======== PASSAGE TO READ ========
Less capital intensive projects focus more on the idea of the application area than on the technical innovation. Such projects typically involve already existing, published results and rely on already developed machine learning techniques for example utilizing pre-trained language models by downloading and refining it. There are several initiatives, approaches of this kind. The success of these innovations depends on several factors, and only a small percentage become successful. Sometimes these projects fall on the problem fit, sometimes on the market fit, sometimes on the lack of funding.

The success rate of innovative projects strongly depends on the cultural environment the actual project resides in. During my professional career I had the opportunity to work in a wide range of environments from startups on private funds, startups on public funds, NGO projects, grant-based research projects in the Academia, R&D projects in an international consortium, and R&D projects in a multinational company. Each of these environments have its advantages and disadvantages. Small startups are more dynamic but are more financially vulnerable. Big companies are slow but are able to provide a stable financial ground. The academic environment is typically more theoretical and is less business-oriented.

Looking at the history of machine learning, it can be stated that this field of artificial intelligence came into existence to solve practical problems, and it is still the practical problems and the business that push this technology forward. This advancement can be perceived as a constant fight between more complex problems and more powerful models. The question is: How far can we go with the problem fit, and what would be the application that provides a market value and provides the market fit?

The perceptron, the essential building block of feed-forward neural networks, was introduced in 1957. It was an early technique to solve a binary classification problem in the field of computer vision. Binary classification is the definition of a general problem to tell two different things apart, like cat or dog, left or right, etc. Computer vision means that this first artificial neural network processed the signals coming from photocells. At first, the perceptron existed only in simulation, but later, a physical machine was built to process 20×20 pixel images.

The perceptron project also laid down an important principle of machine learning, the concept of being data-driven. The essential nature of machine learning models is that these models identify the numerical interdependencies in the data. Mathematically speaking, machine learning models learn transformations. For example, to transform an image into a list of bounding boxes of pedestrians or other vehicles, to transform gas sensor signals into concentration levels of CO₂, NO, NO₂, to transform a sequence of words (lyrics) into a sequence of sound wave amplitudes (music). Learning these transformations means to iteratively fit the model to the training data. It also means that the quality of the training data has a strong influence on the model quality. Referring to practicality, being data-driven also means that these models are designed to solve real-world problems on real-world data. The question is the quality, the problem fit.

An important machine learning paradigm is formulated by the no free lunch theorem. The main message of this theorem is that there is no omnipotent algorithm in machine learning that can work perfectly on every problem. The job of a machine learning researcher is to find the model that provides the best fit to the current data and the current problem. This process is conducted in a trial and error approach; different models are tested against the data while the performance is being measured, and the problem fit is quantized.
========
Pick up the passage above on machine learning projects right after its last sentence and carry it forward in the same style.
======== DATA FOR ANALYSIS ========
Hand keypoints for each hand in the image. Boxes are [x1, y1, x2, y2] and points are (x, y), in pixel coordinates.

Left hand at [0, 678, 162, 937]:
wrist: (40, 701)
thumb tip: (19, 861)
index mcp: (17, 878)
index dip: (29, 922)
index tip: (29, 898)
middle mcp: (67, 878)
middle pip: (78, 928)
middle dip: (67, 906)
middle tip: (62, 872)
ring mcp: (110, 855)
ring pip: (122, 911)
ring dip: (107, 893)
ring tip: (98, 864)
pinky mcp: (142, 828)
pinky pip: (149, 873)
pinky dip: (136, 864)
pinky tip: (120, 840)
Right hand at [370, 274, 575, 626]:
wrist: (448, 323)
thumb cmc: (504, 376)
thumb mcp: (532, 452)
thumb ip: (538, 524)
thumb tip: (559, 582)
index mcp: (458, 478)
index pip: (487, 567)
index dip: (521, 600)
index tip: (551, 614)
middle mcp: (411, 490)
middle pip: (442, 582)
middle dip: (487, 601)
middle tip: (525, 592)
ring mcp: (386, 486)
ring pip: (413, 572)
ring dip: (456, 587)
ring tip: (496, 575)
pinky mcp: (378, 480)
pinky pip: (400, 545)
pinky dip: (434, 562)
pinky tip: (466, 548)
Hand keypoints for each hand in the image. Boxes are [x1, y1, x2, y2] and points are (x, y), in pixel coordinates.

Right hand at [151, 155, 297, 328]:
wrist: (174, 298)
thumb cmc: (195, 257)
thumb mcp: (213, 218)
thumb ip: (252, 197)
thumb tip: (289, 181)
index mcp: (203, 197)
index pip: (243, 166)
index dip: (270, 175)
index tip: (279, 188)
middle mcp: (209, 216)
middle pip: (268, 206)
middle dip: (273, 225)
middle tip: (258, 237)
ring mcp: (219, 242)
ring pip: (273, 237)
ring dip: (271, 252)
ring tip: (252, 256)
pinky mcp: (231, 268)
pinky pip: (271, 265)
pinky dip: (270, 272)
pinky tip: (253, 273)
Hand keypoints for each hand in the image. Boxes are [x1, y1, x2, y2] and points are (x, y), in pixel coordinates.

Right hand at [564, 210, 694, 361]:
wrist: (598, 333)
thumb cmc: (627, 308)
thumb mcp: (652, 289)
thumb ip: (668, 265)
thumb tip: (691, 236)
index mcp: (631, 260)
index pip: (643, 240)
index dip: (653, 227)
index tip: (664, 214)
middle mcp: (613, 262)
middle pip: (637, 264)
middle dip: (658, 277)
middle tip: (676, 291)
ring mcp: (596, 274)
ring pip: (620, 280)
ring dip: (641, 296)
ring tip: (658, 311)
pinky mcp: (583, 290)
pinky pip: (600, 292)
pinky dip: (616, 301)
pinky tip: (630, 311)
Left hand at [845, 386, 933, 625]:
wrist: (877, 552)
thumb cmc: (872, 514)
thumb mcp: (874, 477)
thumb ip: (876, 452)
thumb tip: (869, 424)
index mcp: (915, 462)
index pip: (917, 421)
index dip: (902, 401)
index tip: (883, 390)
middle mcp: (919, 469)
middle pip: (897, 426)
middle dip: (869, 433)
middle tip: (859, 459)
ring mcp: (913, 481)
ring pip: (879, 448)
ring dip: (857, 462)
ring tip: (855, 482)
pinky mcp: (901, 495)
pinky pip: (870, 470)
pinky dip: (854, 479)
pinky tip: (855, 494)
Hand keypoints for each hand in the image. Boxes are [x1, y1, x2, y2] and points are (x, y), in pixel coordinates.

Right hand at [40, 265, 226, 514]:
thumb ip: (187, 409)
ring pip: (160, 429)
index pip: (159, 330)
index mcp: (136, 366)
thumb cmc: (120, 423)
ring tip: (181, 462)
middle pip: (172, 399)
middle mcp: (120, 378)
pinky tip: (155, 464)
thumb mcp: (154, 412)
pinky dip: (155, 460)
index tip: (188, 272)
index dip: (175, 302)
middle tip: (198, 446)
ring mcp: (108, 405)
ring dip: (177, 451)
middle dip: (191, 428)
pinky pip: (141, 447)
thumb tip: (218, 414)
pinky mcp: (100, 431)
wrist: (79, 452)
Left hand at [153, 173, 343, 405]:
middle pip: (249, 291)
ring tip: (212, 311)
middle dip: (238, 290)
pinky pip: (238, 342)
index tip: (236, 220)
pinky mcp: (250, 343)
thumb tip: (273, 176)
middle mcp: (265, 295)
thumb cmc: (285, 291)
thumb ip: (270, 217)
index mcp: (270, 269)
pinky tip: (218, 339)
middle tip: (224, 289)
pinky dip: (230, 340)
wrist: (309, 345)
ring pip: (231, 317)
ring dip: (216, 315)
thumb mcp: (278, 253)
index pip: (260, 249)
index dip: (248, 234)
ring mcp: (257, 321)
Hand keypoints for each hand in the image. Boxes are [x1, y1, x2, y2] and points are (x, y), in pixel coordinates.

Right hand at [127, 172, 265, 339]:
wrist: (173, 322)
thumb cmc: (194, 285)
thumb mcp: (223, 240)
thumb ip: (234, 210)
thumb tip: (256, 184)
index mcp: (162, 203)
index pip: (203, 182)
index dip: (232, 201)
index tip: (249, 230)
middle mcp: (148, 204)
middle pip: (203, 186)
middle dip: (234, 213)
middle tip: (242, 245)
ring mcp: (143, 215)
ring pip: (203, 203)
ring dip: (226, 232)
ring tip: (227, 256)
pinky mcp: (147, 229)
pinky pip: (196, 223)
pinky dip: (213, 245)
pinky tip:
========
** ANSWER TO THIS EXERCISE **
Since the introduction of the perceptron, the first delegate of artificial neural networks (ANN), machine learning has continued its evolution. Several proprietary techniques have been introduced, convolutional neural networks have been developed to deal with visual information, and recurrent neural networks have been defined to operate on a series of data. Deep learning further catalyzed this process. More data and more complex problems led to a significant increase in the size of the neural networks. The increased complexity led to numerical problems in the training process. The answer was the introduction of architectural improvements and more complex building blocks. These days, a neural network architect does not operate with perceptrons but with more complex building blocks, such as C2F, Upsample, C3K2, SPFF, C2PSA, Add&Norm, and Multi-Head Attention.

Having identified the problem, the job of a machine learning expert is the following: formulate the problem, find or collect data, annotate the dataset if necessary, identify candidate models, and evaluate them. All these steps require knowledge, intuition, and experience. The availability of the dataset strongly depends on the formulation of the problem, which should involve experience. For example, the actual technique to represent information has a deep impact on the performance of the overall system. There are models that are designed for time series, there are models that perform well on images, and there are architectures dedicated to the text of natural language. These models can be applied in a creative way and can be interconnected but one should have an intuition on the expected performance. Annotation is a labor intensive job, which can be avoided with a creative idea or with a proper formulation of the problem. This can lead to a cost reduction. Finding the adequate model requires deep knowledge of the techniques to be involved. The main goal of this task is to identify the model with the best problem fit and the lowest error rate / best accuracy.

Thanks to the recent advancements in machine learning, in several problem domains, machine learning models provide better performance than humans. It means that the problem fit seems to be absolved. The next question to reach an adequate level in practicality is the market fit.

Machine learning can provide the problem fit. In order to finalize a successful and innovative project, the market fit should also be considered. To be more exact, these two things should go hand in hand by identifying the limits of technology and analyzing the feedback from the market to understand the market needs and adapt as early as possible.

A machine learning model can be imagined as an assistant that is able to learn a particular task. This assistant can work 24 hours and mainly requires electricity to operate. Early applications defined a very narrow field of application, for example, identifying digits on number plates of cars passing by. In this case, the task to be solved is very simple for humans. It also means that it is a very boring task for someone to do in a 9-5 job. The advancements of machine learning led to the fortunate situation that the constraints and restrictions on the technical solution could be relaxed. These days, it is possible to not only detect the number plate but also to estimate the speed of the vehicle with reasonably good accuracy from camera images. However, the restrictions on machine learning are still inherently present in these projects.

One of the main restrictions of machine learning projects can be found in their data-driven behavior. These models are trained on a particular/restricted set of data. This data should be high quality and should also be relevant to the accessed problem that is intended to be solved. The models are typically optimized to work with high accuracy on the dataset that has been chosen as a reference to the actual problem. To come up with an analogy, interpolation is more accurate than extrapolation, meaning that machine learning models perform well on data that is similar to the data it has been trained on. In the case where the model is applied to data that is not similar to the training data, its performance will degrade. This is the reason why it is important to conduct out-of-distribution detection on the input data that is passed to the model.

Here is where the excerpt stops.